5. A hardware-based microscaling system, characterized in that, The system includes: an instruction scheduling unit and a tensor memory acceleration unit, wherein the tensor memory acceleration unit has a built-in micro-scaling module, wherein: The instruction scheduling unit is used to send micro-scaling instructions to the tensor memory acceleration unit. The micro-scaling instructions carry configuration information, including the address information of the original data block, the target quantization format information, and the global memory address information of the target data block.
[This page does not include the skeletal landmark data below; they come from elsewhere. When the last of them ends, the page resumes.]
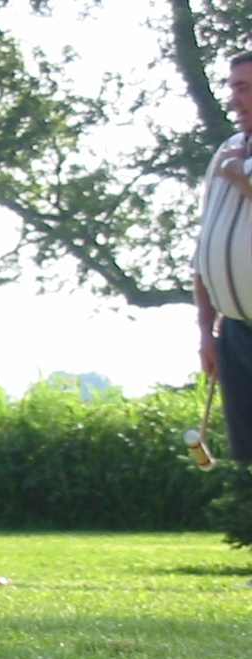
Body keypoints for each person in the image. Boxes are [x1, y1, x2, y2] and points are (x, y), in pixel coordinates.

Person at [194, 50, 252, 478]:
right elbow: (205, 247)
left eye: (244, 88)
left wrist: (239, 175)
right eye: (233, 88)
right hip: (234, 330)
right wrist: (206, 331)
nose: (234, 99)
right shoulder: (227, 150)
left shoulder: (232, 163)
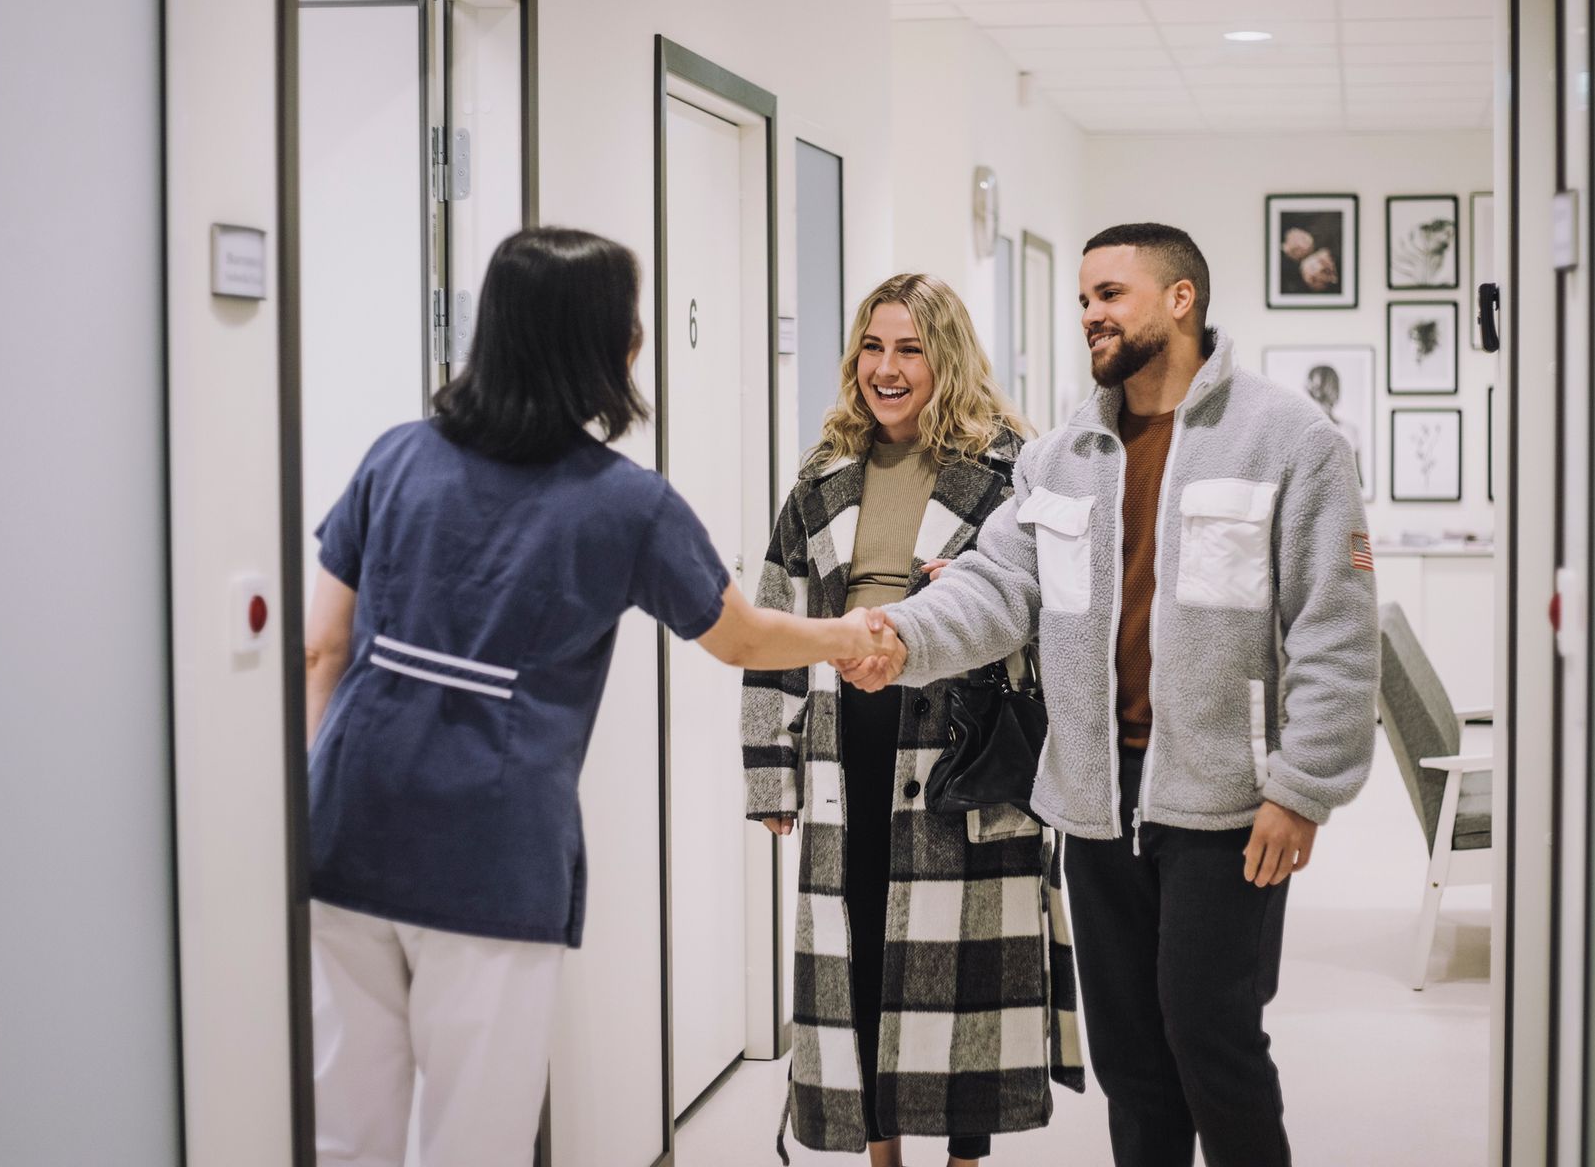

The micro-scaling module is used to receive the micro-scaling instruction, parse the configuration information from the micro-scaling instruction, and use a built-in hardware circuit structure to implement the operation of obtaining the original data block from the address information of the original data block, scaling and quantizing the original data block based on the target quantization format information, and writing the scaled and quantized target data block and scaling factor into global memory based on the global memory address information.

6. The system according to claim 5, characterized in that, The microscaling module includes a quantization submodule, used for: The original data block is obtained based on its address information, and the original data block is traversed based on the built-in comparator tree hardware logic to obtain the numerical range of the original data block. Based on the numerical range and the target quantization format information, a scaling factor is determined, and a scaling operation on each data element in the original data block is performed in parallel using a built-in array multiplier based on the scaling factor to obtain a scaled data block. The scaled data block is converted into the target format indicated by the target quantization format information by the built-in hardware format conversion circuit to obtain the target data block.

7. The system according to claim 5, characterized in that, The global memory address information includes first address information and second address information. The micro-scaling module also includes a splicing submodule, used for: Write the target data block to the data queue and write the scaling factor to the factor queue; When the amount of data stored in the data queue meets the first transmission condition, the data stored in the data queue is packaged and written into global memory based on the first address information; When the amount of data stored in the factor queue meets the second transmission condition, the data stored in the factor queue is packaged and written into global memory based on the second address information.

8. A computer device comprising a memory and a processor, wherein the memory stores a computer program, characterized in that, When the processor executes the computer program, it implements the steps of the method according to any one of claims 1 to 4.

9. A computer-readable storage medium having a computer program stored thereon, characterized in that, When the computer program is executed by a processor, it implements the steps of the method according to any one of claims 1 to 4.

10. A computer program product, comprising a computer program, characterized in that, When the computer program is executed by a processor, it implements the steps of the method according to any one of claims 1 to 4.